I am about to purchase my first gun. I have two kids at home and so I decided to buy a safe. I bought a sentry fire proof safe. After reading the instructions it says to not store fire arms in the case. Can anyone tell me the reason for this? As well can someone give me a better alternative?


----------



## BeefyBeefo (Jan 30, 2008)

I can't think of any reason you wouldn't be able to store firearms in it unless it lets in more heat or something. But that still shouldn't make it fire. You're still better off getting an actual gun safe with quicker access anyways. Good luck with whatever you decide to do.

-Jeff-


----------



## Todd (Jul 3, 2006)

I'm thinking liability. They don't want to have someone gain access to the safe, have the gun used, and then face the "if your safe had worked like it's supposed to ...". I have a small Sentry safe I use. No problems. Just remember to keep some sort of dehumidifying agent in there.


----------



## Shipwreck (Jan 26, 2006)

It may say that because of moisture issues. The small firesafes - I have heard comments before about these. Some people have had moisture issues.

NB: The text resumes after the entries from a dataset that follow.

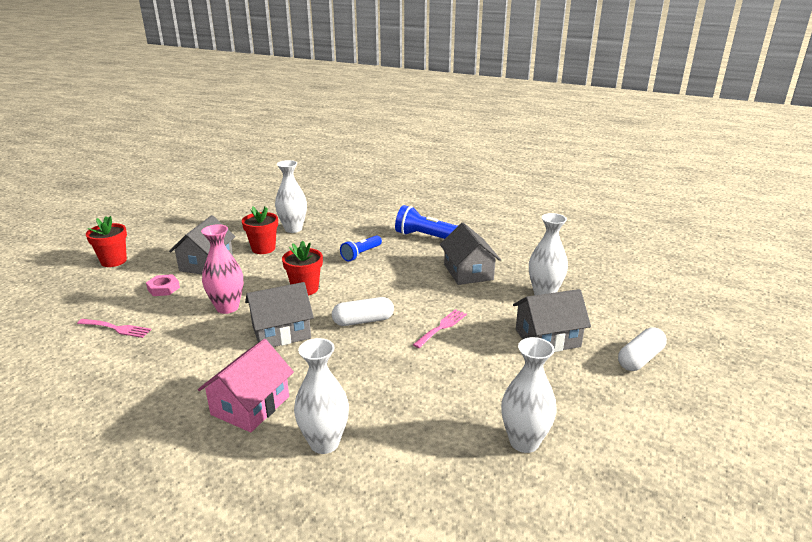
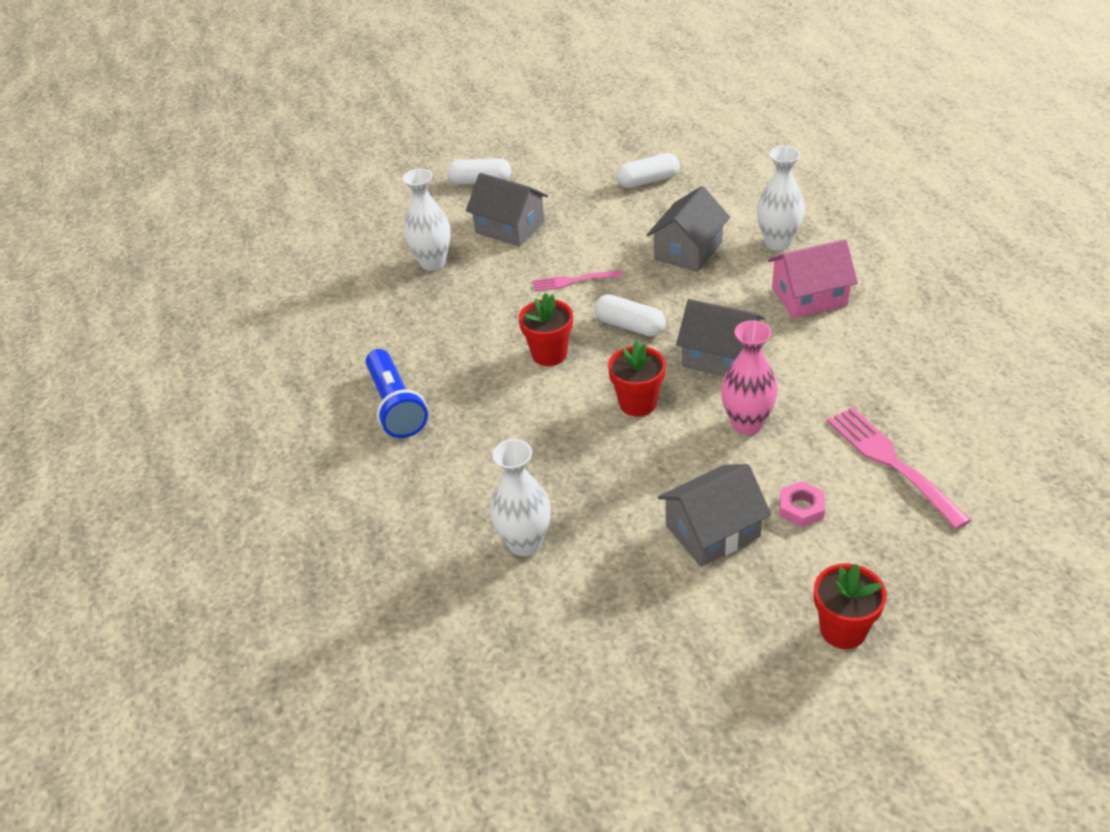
camera: 130 degrees left, 15 degrees up
pink fork [77,319,151,338] -> pink fork [827,407,971,529], size x1.68
red flower pot [242,206,278,254] -> red flower pot moved to [519,293,573,366]
blue flashlight [340,235,382,261] -> none
grey house [440,223,501,285] -> grey house moved to [647,186,730,272]
white vase [501,337,557,453] -> white capsule [616,153,680,188]

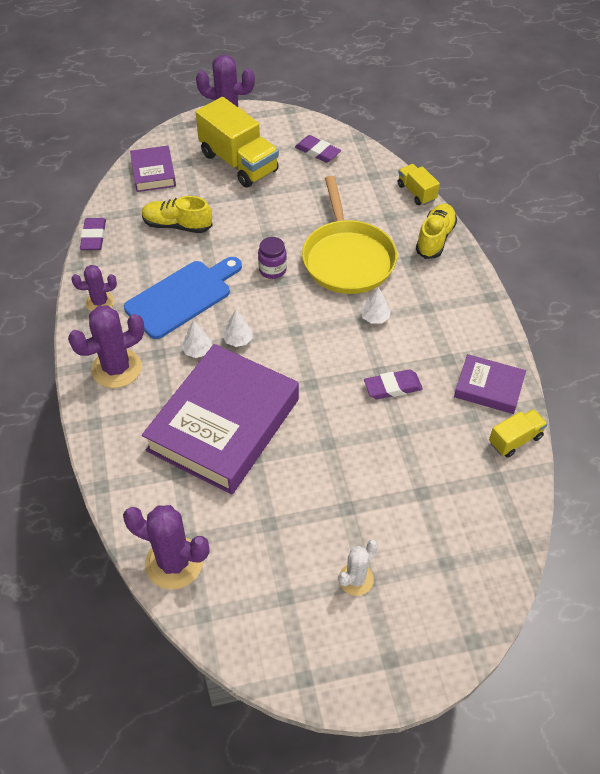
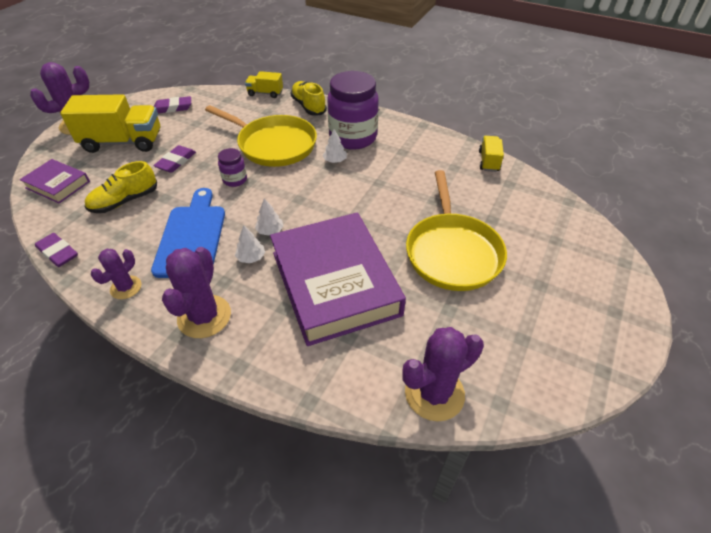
camera: 50 degrees left, 5 degrees down
white cactus [338,540,378,596] -> none
purple eraser [364,369,423,399] -> purple eraser moved to [153,145,196,173]
purple book [454,354,526,414] -> none
none -> purple jar [327,71,379,150]
none -> yellow pan [406,170,507,291]

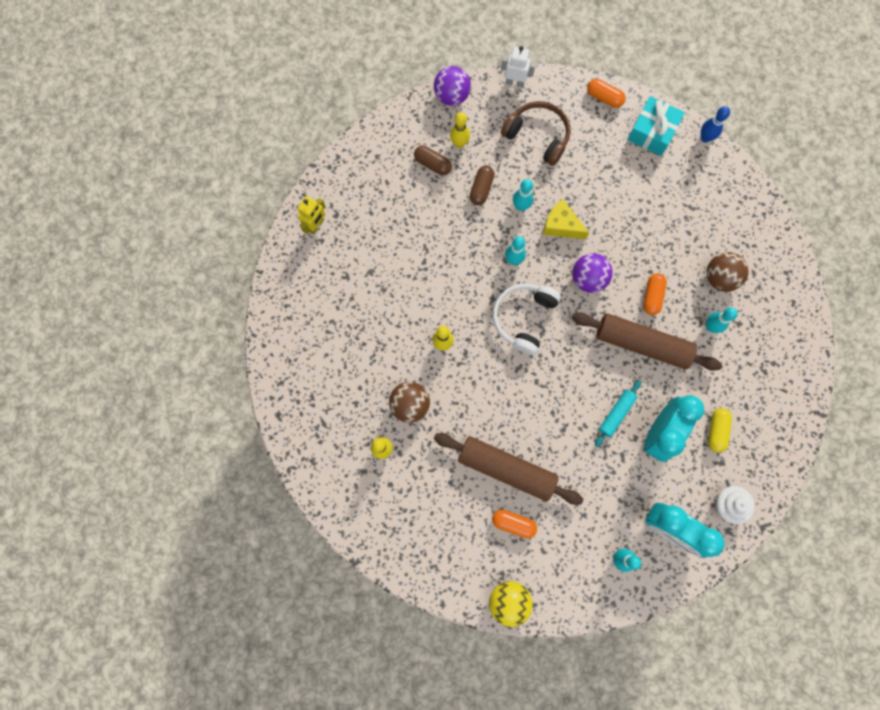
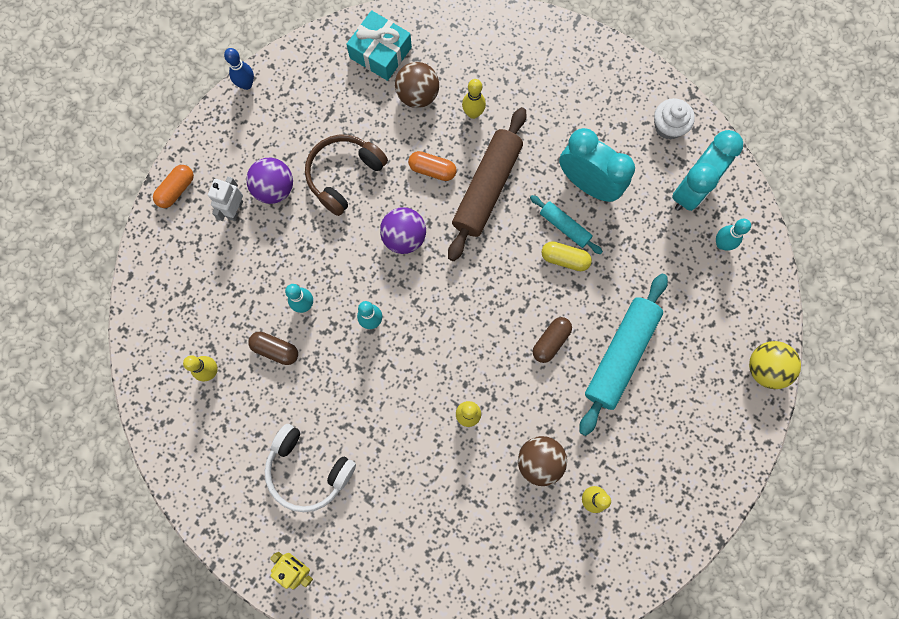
camera: 85 degrees left, 0 degrees up
brown capsule [414,146,452,175] -> brown capsule moved to [533,317,572,363]
purple ball [434,66,471,106] -> purple ball moved to [246,158,293,204]
brown rolling pin [434,433,583,505] -> turquoise rolling pin [579,274,668,436]
orange capsule [492,509,537,539] -> none
white headphones [493,284,561,355] -> white headphones moved to [265,424,356,512]
white robot [501,46,536,87] -> white robot moved to [208,176,243,221]
brown headphones [501,101,571,166] -> brown headphones moved to [305,135,388,216]
yellow cheese [543,199,589,239] -> none
turquoise gift [627,96,685,156] -> turquoise gift moved to [346,10,412,81]
turquoise bowling pin [706,308,738,333] -> yellow bowling pin [462,79,486,119]
yellow capsule [708,408,732,453] -> yellow capsule moved to [541,241,592,271]

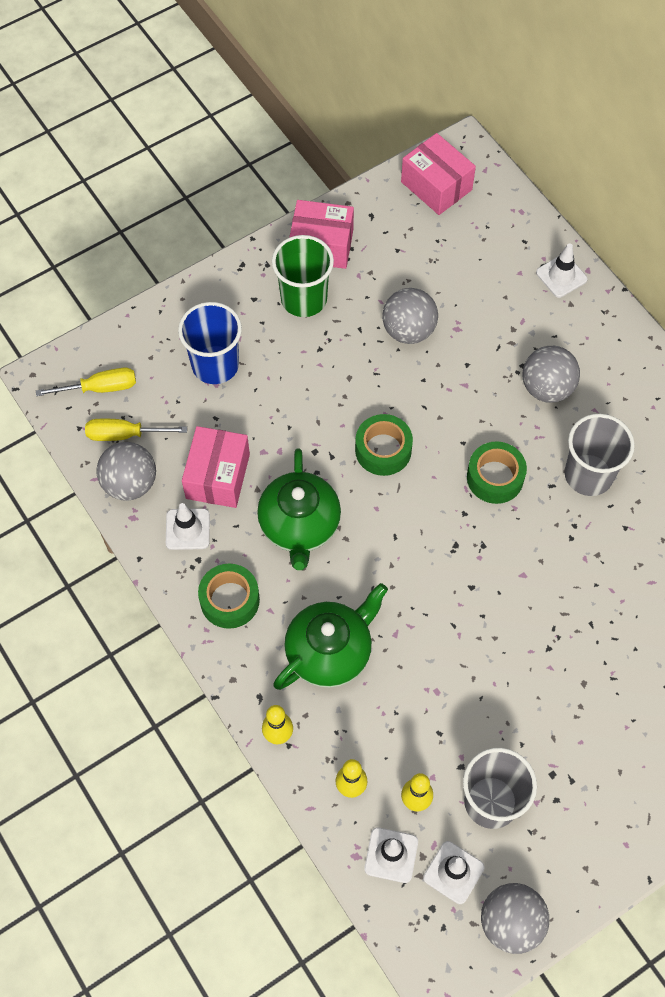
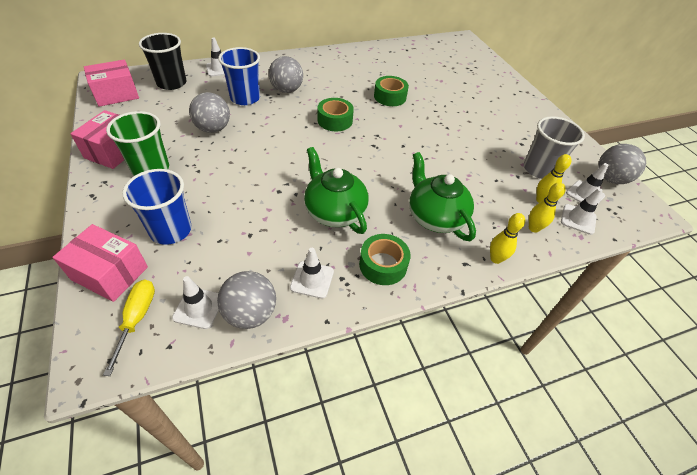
camera: 80 degrees left, 15 degrees down
yellow screwdriver [85,419,187,441] -> white traffic cone [172,276,219,329]
pink box [182,426,250,508] -> pink box moved to [52,224,148,302]
green teapot [257,448,341,570] -> green teapot turned 135 degrees counterclockwise [304,147,369,234]
green tape [355,414,413,476] -> green tape moved to [374,76,409,106]
grey cup [565,414,635,496] -> none
none -> black cup [139,33,186,90]
none -> blue cup [218,47,260,105]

You need something inside to get rid of moisture. I use one of these:

http://www.cabelas.com/prod-1/0034792227686a.shtl

I bought it at Gander Mountain. U can find them many places


----------



## farley (Mar 15, 2008)

thanks for your input. I have been reading the forum for a while now and am impressed with all of the helpfull information.


----------



## Guest (Mar 20, 2008)

I have one that I used to store coins when I was more into coin collecting and there are moisture issues. You'll need a decent moisture remover that is made for a larger area than the safe.

I got a Winchester Gun Safe at Sam's 5 years ago for under $700 and it isn't bad, is what I need and holds over 30 firearms. As I recall it has an hour or two burn time as I don't think safes are fireproof but rather have a burn time that should be enough to protect the contents.


----------